» WORK ORDER 1: In the passage about childhood war photographs, where did the writer's father live during the occupation?
» WORK ORDER 2: Carry on the passage about childhood war photographs, picking up right after its final sentence.

» PAGE EXTRACT:
I understood war in terms of action and activity – shooting, fighting, bombing. Kinesis. Motion. It was fascinating.  Have to admit it was fascinating. I’d seen some war movies on TV and I think my folks took me to see Pork Chop Hill, Ski Troop Attack – a few other war movies. War was in the movies, and I don’t think it could really be avoided. War was reality, or so it seemed. My parents both lived through the Second War War. My father lived in Lublin during the occupation. Nearly all his friends had died by 1945. My grandfather served in the Polish Army and nearly ended up as one of the officers executed by the Soviets in the Katyn Forest – though I didn’t learn that last fact for years. My mother went to school in Scotland after she, her mother and her sister nearly circumnavigated Europe to escape the Nazis.
Which is to say, there was some talk about “the war” in the household. Not a lot of talk. But talk of the war could not be avoided.
So these pictures of the war fascinated me. Unlike what I saw in the movies, they were “real.” It wasn’t the sort of sharp, well-lighted, “pretty" photography that an American cinematographer could perform. They were black and white – and gray. Gray upon gray. Everything gray. The images were often grainy and muddy, the sun too bright, the shadows too deep. I was a kid, but I could sense the authenticity of these images.
Then I reached the last pages of the book.
These were photos taken in the concentration camps.
Remember, I wasn’t much older than four, and I was looking at photographs of bodies – human bodies, naked bodies, bodies so starved you could make out the ribs, the knobby joints of every limb, the skin tightened against every cheekbone, the eyes fallen into the hollow recesses of their skulls. Dead eyes, hollow mouths, twisted teeth, wide open nostrils.
Bodies stacked in brick niches next to what I later discovered were oven doors. Bodies piled on little carts, stacked high – higher than you could imagine a cart so rickety and primitive could bear.
I stared at those photographs as much as I stared at the ones of all the military hardware and the uniformed combatants “doing their jobs.”
I stared at them more. And when I stopped staring I could still see them.
To a four-year-old, war makes a sort of sense. Not a “good” sense. An insane, twisted sense – it’s still a sense. A bunch of guys on one side shoot a bunch of guys on the other side. The other guys shoot back. Somebody “wins,” the way you win a ball game, or a game of checkers. That’s what it seemed like. And World War Two “made sense” in that “we” were fighting some very, very bad guys. Even for a kid, there was no way to mistake Hitler for George Washington – no way to mistake David for Goliath.
But those photos from the camps –
I will not pretend to understand them. I will not pretend to have derived lessons from them. I can’t say that I felt that what happened, what the pictures documented, was evil, because the placing of meaning to words and images is a complicated thing, and I was just too young to comprehend anything so big.

» DATA FOR REVIEW:
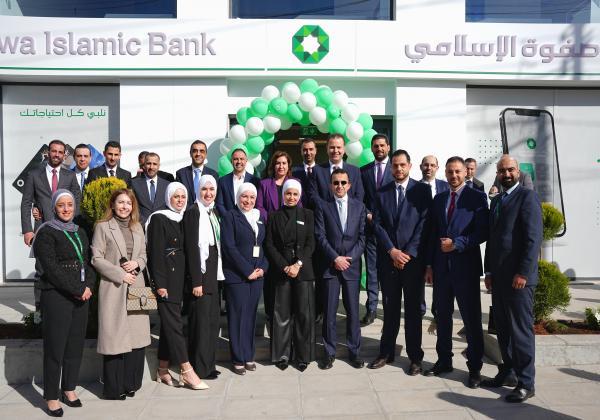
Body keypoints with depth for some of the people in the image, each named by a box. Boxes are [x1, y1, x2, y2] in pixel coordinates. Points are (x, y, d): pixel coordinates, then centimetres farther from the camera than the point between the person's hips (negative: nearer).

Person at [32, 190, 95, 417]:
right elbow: (51, 268, -14)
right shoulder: (46, 232, -6)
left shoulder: (80, 232, 14)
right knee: (55, 346, 1)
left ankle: (69, 388, 24)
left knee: (76, 344, 10)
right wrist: (78, 290, -14)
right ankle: (52, 397, 13)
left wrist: (89, 286, -5)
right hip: (56, 296, -6)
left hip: (81, 296, 6)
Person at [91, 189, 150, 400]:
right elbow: (96, 258, -6)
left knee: (137, 336, 4)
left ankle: (131, 383, 18)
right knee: (115, 337, -1)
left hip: (136, 287, 5)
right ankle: (114, 388, 12)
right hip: (113, 288, -5)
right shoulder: (103, 227, -1)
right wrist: (120, 274, -12)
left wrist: (137, 263, -4)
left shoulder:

» ANSWER BOX 1: In Lublin.

» ANSWER BOX 2:
All I knew was that it was awful, it was terrifying, and I was frightened.
It was out there. The war was over, clearly enough. We were living in Chicago, in America, and everything was “all right” now, wasn’t it?
At least that’s what my parents tried to tell me, when I asked them about the pictures.
Nevertheless, it was out there. Whatever made what I saw in those photos a reality could still be out there.
Could.
I knew nothing about history as history. The difference between what was, what is, and what will be was too much for a four-year-old imagination.
It’s probably too much for a fifty-eight-year-old imagination, still remembering the afternoon I came upon that stack of books, in my dad’s den, in the bottom right corner of the bookcase.
So that book, whose name I don’t remember, whose words I couldn’t read, but whose pictures I could see, and did see – that’s the book that has probably stayed with me the longest and has had the most profound effect on whoever it is I have turned out to be.

+                          +                          +

For the record, though, this is the first list I came up with:
1. The War of the Worlds by H. G. Wells
2. The Man With the Purple Eyes by Charlotte Zolotow
3. The Haunting of Hill House by Shirley Jackson
4. Dandelion Wine by Ray Bradbury
5. On the Road by Jack Kerouac
6. Bleak House by Charles Dickens
7. Invitation to a Beheading by Vladimir Nabokov
8. The Man in the High Castle by Philip K. Dick
9. Orlando by Virginia Woolf
10. Who? by Algis Budrys
11. The Prime of Miss Jean Brodie by Muriel Spark
12. The Left Hand of Darkness by Ursula K. Le Guin
13. A Walk on the Wild Side by Nelson Algren
14. Native Son by Richard Wright
15. Less Than Angels by Barbara Pym

After some discussion, I added these (I was on a roll): What Is Cinema? by Andre Bazin: The Parade's Gone By by Kevin Brownlow; The Instrumentality of Mankind by Cordwainer Smith; The Individual and the Cosmos in Renaissance Philosophy by Ernst Cassirer; The Canterbury Tales by Geoffrey Chaucer; Labyrinths by Jorge Luis Borges; The Professor's House by Willa Cather; A Good Man is Hard to Find by Flannery O'Connor; The Confidence Man by Herman Melville.
And after some more discussion, I added three more books from my misspent youth that have stayed with me: Slaughterhouse-Five by Kurt Vonnegut; Revenge of the Lawn by Richard Brautigan; Journey Beyond Tomorrow (aka The Journey of Joenes) by Robert Sheckley.
And yet three more: Been Down So Long It Looks Like Up to Me by Richard Farina, which I read in one sitting and drove me nuts because I could not accept what the fictional character of Gnossos does at the end of the story; a book that wasn’t very good (by my standards, whatever they are) but that I also finished in one sitting: The Butterfly Revolution by William Butler; and I would be remiss not to mention Against Our Will by Susan Brownmiller, who had the courage almost forty years ago to say what some folks still find difficult to acknowledge today.
Poetry? Like comics, that’s a whole ’nother story that would fill another entry at least as long as this.

And you will notice not one inclusion of a book about (or by) dinosaurs. Again, dinosaurs deserve their own sweet, generous chapter. Ask me no more questions and I will tell you no lies.


Tuesday, November 5, 2013

Getting Stuck on “The Button”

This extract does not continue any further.